Ancient Forests


There are majestic trees on this planet that have been standing for several generations. Along the West coast of North America, from California to British Columbia, lies one of the rarest ecosystems on Earth, the Ancient temperate rainforest. With trees like the Western Red Cedar and Douglas fir ranging from a few hundred to over a thousand years old, it is no wonder why they have been under attack by the logging industry. We need to ban the logging of the remaining Ancient forests of the Pacific Northwest in order to fight climate change, protect the overall health of the ecosystem, and maintain a vibrant tourism industry.

Ancient forests play an important role in the fight against climate change, as they are able to sequester carbon from the atmosphere. A key finding in a Sierra Club report states that “A 400 year old forest stand stored typically more than double the carbon stored by a 60 year old stand and the ability to recover carbon stores is limited for hundreds of years” (Sierra Club, 2009 p.20). This means that second growth forests cannot effectively recapture the amount of carbon lost in their lifetime. In British Columbia, logging has been responsible for emitting 370 million tonnes of carbon dioxide into the atmosphere, which is 5 times greater than the average annual emissions of the entire province (Sierra Club, 2009). By logging ancient forests, we are putting ourselves at a greater risk of reaching the tipping points in climate change, which will have worldwide catastrophic events. Along with being carbon sinks, these forests are also a home to other living creatures.

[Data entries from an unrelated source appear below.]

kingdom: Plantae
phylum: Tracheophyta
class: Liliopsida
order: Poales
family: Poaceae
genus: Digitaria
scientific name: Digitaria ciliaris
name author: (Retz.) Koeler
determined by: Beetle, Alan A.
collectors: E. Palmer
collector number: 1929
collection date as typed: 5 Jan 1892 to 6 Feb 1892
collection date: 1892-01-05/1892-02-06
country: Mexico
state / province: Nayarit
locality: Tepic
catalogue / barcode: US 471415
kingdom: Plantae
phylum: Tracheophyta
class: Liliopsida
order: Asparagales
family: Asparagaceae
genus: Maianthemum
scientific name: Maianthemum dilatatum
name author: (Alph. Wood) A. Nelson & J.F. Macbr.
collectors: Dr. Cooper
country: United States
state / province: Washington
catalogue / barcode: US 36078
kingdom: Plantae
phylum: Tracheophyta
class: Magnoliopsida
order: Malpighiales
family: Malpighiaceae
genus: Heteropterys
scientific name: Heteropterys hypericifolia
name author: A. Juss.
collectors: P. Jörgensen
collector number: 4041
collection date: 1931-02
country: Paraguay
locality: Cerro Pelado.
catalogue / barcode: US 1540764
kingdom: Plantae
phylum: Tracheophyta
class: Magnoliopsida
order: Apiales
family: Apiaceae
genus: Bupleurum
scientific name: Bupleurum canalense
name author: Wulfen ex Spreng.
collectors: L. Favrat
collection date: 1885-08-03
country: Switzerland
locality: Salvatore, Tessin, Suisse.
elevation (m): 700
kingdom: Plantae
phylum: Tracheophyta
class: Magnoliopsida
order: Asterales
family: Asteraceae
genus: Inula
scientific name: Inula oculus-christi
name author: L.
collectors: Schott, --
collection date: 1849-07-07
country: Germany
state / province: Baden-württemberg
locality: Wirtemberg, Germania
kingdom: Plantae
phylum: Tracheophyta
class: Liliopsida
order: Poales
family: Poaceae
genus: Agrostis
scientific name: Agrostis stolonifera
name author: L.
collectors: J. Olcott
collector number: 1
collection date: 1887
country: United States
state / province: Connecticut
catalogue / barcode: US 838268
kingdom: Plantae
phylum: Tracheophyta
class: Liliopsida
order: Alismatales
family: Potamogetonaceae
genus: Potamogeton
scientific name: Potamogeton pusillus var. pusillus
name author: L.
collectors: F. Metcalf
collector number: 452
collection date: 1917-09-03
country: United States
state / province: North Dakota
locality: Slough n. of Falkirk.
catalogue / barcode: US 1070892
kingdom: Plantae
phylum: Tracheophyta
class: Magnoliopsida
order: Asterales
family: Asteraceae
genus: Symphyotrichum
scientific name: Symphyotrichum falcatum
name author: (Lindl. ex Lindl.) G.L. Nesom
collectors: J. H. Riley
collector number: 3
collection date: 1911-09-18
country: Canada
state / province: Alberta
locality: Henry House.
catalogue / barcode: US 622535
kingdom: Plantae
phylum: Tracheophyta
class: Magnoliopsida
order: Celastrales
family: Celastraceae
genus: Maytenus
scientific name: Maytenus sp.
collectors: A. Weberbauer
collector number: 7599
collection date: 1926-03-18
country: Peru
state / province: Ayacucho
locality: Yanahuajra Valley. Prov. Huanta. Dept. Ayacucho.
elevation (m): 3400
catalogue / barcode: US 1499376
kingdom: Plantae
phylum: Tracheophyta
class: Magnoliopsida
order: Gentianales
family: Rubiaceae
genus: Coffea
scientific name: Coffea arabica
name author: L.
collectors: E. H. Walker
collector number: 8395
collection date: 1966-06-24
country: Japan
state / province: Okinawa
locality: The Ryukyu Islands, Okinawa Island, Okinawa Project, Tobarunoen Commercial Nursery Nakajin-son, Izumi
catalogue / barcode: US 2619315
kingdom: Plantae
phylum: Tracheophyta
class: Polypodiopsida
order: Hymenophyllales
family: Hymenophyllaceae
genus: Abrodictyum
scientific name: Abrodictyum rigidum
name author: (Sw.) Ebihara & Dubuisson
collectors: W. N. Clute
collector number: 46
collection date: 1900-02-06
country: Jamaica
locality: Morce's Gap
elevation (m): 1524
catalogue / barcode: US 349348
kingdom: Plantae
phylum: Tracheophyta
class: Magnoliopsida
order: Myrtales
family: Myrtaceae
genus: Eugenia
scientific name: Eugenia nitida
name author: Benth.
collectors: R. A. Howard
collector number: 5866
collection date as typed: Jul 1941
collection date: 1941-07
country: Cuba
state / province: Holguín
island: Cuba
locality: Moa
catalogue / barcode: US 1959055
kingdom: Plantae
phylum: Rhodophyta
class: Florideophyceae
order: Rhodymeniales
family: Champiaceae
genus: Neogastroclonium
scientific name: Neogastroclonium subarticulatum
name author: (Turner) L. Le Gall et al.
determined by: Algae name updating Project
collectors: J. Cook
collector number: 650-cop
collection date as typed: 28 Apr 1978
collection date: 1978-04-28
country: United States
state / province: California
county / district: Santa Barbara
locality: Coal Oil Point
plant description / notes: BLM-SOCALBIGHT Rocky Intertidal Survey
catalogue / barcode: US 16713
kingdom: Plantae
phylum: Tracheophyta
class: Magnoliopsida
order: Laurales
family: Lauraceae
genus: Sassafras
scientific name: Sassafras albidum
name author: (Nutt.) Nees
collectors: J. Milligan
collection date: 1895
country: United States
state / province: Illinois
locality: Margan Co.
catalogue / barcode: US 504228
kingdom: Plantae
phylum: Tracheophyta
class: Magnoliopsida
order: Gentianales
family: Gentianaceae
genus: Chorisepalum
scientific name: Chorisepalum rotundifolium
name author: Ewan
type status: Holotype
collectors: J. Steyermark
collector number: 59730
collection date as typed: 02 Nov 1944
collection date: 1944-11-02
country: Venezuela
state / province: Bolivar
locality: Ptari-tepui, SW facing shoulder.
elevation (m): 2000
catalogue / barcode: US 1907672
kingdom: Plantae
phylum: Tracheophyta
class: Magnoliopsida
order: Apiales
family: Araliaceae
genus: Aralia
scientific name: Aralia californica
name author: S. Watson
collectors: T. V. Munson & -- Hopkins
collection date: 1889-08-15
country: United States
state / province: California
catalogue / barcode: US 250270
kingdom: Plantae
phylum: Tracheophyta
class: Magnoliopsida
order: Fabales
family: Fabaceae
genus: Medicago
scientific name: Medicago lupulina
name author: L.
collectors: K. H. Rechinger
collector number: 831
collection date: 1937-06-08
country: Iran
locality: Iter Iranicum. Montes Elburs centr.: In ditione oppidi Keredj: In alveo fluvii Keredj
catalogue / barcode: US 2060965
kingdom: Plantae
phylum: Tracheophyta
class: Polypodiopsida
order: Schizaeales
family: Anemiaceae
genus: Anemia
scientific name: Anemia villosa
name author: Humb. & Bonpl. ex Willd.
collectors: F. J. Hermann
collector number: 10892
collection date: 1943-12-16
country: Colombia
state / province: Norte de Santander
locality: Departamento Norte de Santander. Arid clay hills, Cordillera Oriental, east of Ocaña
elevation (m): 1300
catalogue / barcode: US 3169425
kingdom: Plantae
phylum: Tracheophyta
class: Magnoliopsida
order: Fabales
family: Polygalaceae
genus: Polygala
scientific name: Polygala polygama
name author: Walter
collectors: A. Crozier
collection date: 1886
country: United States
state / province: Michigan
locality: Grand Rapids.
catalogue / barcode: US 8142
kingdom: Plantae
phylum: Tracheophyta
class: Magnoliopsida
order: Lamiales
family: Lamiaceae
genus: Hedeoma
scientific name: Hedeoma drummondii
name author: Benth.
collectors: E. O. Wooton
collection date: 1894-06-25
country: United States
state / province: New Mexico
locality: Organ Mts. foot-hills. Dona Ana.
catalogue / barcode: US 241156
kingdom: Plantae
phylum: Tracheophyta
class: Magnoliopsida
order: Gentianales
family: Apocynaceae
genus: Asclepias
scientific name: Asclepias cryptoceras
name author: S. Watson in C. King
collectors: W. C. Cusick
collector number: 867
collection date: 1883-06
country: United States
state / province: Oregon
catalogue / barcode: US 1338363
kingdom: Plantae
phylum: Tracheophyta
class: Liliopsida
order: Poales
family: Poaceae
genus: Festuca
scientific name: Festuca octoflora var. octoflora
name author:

Old-growth forests are ecosystems full of biodiversity and interconnections, and logging needs to be stopped in order to protect this critical habitat. There are hundreds of species, such as the Northern Spotted Owl, that are dependent on Ancient forests for their home. Without this ecosystem, they are at a greater risk of extinction (Devall, 1994). Aside from mass extinction, there are other environmental problems caused by logging. In the book Clearcut , it is explained that “Logging and road building in this rugged terrain with heavy rainfall often causes erosion, landslides, damage to fish bearing streams, and soil degradation” (Devall, 1994). These problems make it increasingly difficult for new forests to regenerate quickly, and the overall integrity of the landscape is lost. Having an intact Ancient forest will keep the animals happy, but also the many communities that depend on them.

Ancient forests hold cultural significance and are a major part of a valuable tourism industry. In Clayoquot Sound, a biosphere reserve on Vancouver Island, it is said that “The logging zones encroach upon the scenic corridors and animal habitats required by tourism operators and prized by visitors around the world (Canada Newswire, 2009). By clear cutting the land, the aesthetic and cultural value of the area severely decreases. If you compare the economic benefits of tourism and forestry, it is clear that forestry is no match to what a standing ancient forest can provide for the community. In 1997, Tourism employed 125,900 people and Forestry 92,250. People travel from far and wide to see these big trees, and that will stop if logging does not.

We must realize and respect the intrinsic value of Ancient forests in order to work toward a sustainable future, protect the many species that are dependent on them, and protect our lives at home. Overall, these spectacular trees are worth far more standing than cut down.